Set in a largely parched and stony countryside, it is home to some 450
families of indigenous Korku tribespeople - they comprise 80% of the 130,000
people living in the district's 147 villages.
The nearest government health clinic is 12km (8 miles) away, the nearest
hospital 16km away. Most forests in the neighbourhood have been cut down.
The derelict state child-care centre, run by community workers, points to
India's neglect of its children: the kitchen has no utensils or stove, doors
and windows are missing, the roof is creaky and leaking and the unfinished
floor is covered with stones and crude tiles.

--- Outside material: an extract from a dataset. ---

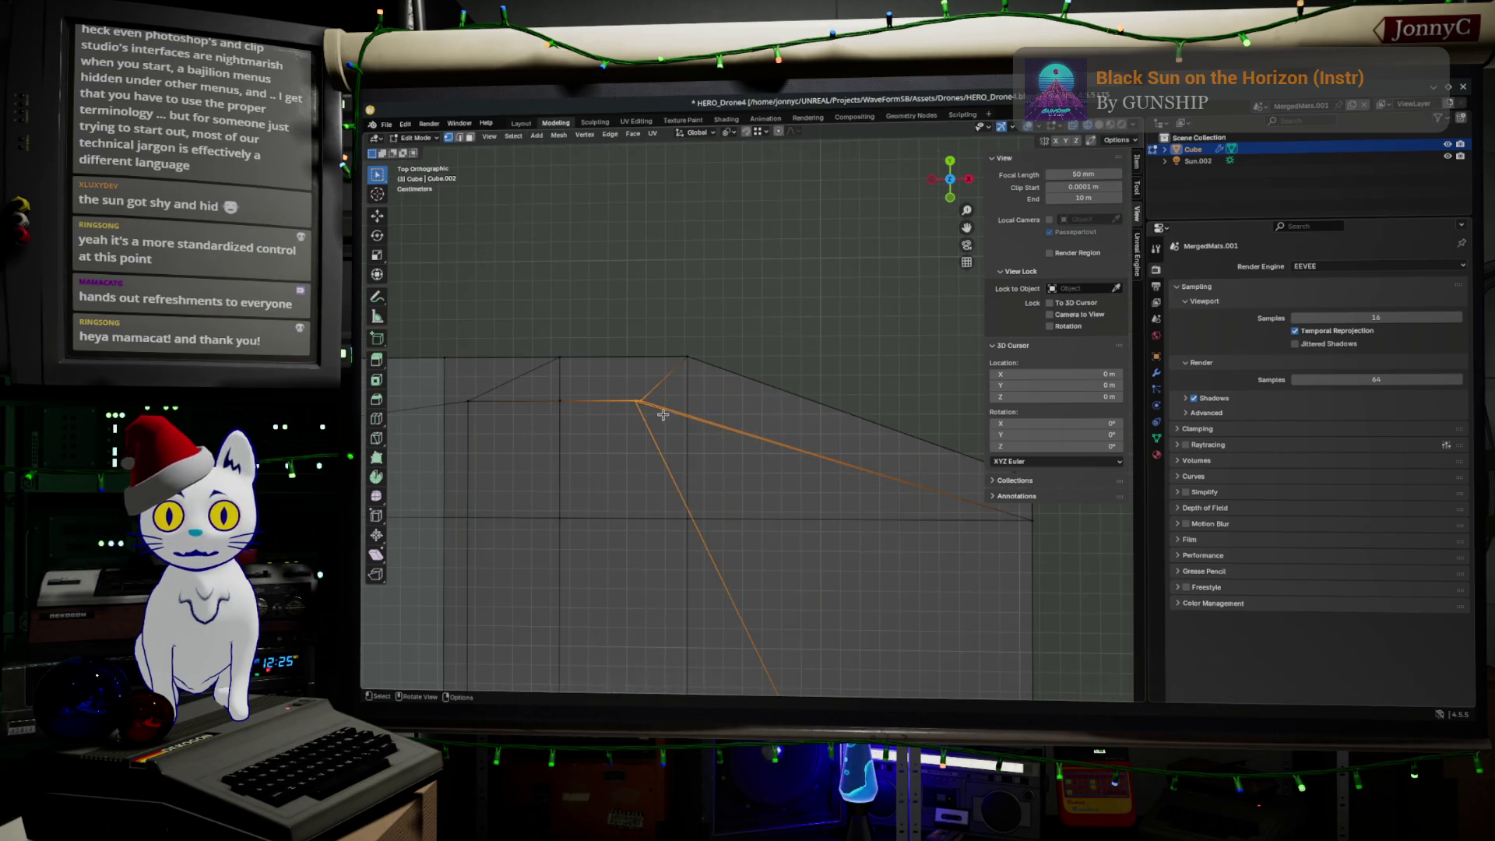
pyautogui.press('g')
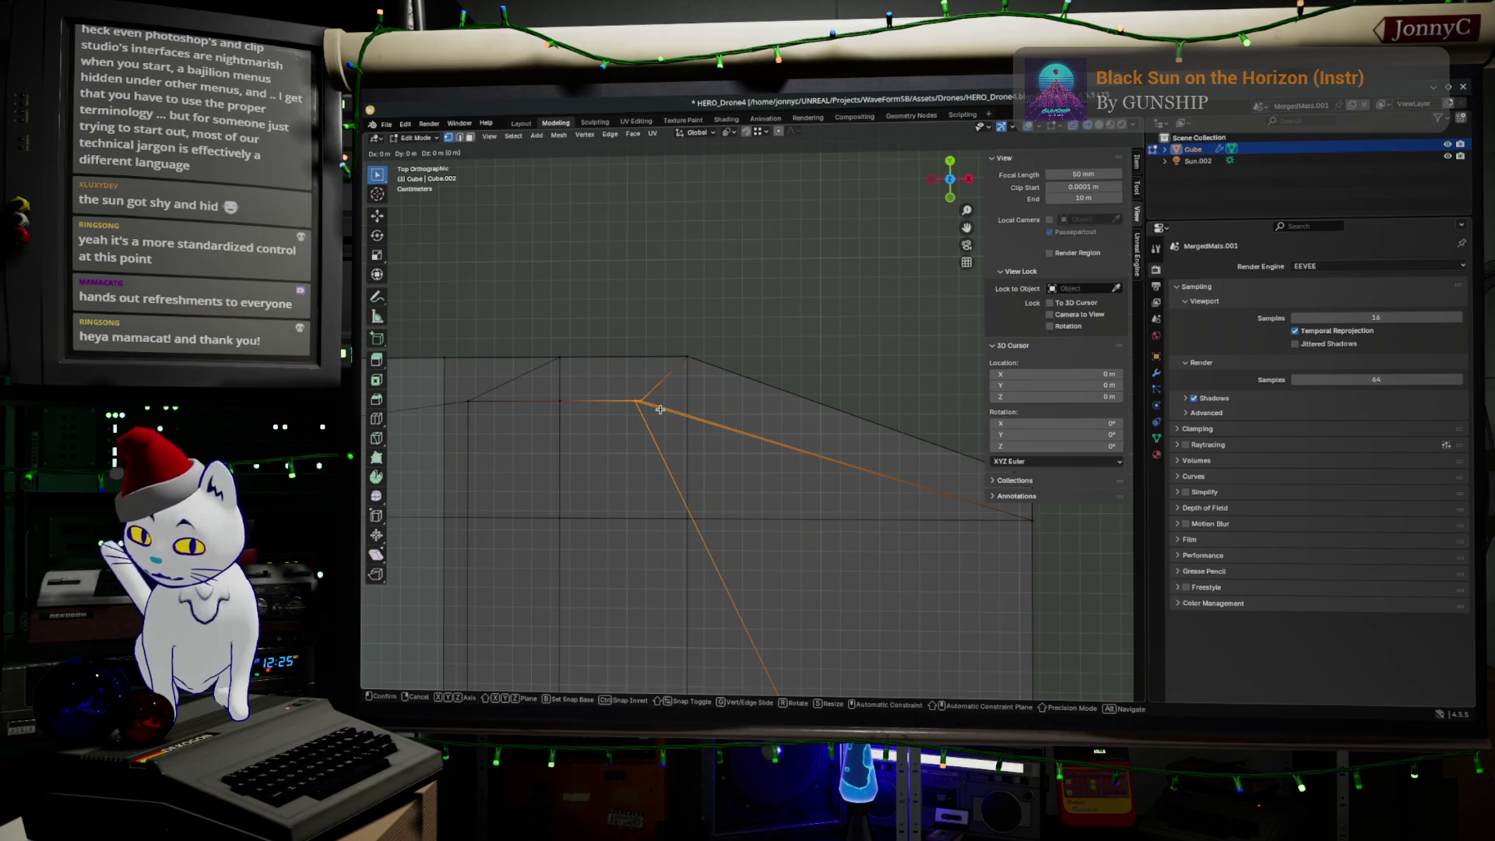
pyautogui.press('x')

"We give out packed food to 30-40 children here three times a day. We have
no utensils to cook. We have to be careful about children who sit on the
floor because there is no flooring and poisonous insects come out," says the
centre's worker, Sushila Patil.
Many tribal children end up in local hospitals with hunger-related diseases.
"There," a local tribesperson says, "many doctors refuse to treat us because
they find us dirty and smelly."
So who will the people of Jamoda vote for in the upcoming elections - the
lotus (the symbol of the BJP) or the hand (Congress)?
A BJP tribal candidate has been winning elections in the area for the past
few years without any competition, and a few saffron party flags fly weakly
atop some of the huts.
Village elder Budhia Pati says they will vote for the party their neighbours
do. Somebody has even told her that if she votes for Congress she would not
be able to sell firewood any longer.
"Anyway, I will vote for somebody. Does it really matter? Voting for a party
doesn't really bring any gain, does it?," she asks wryly.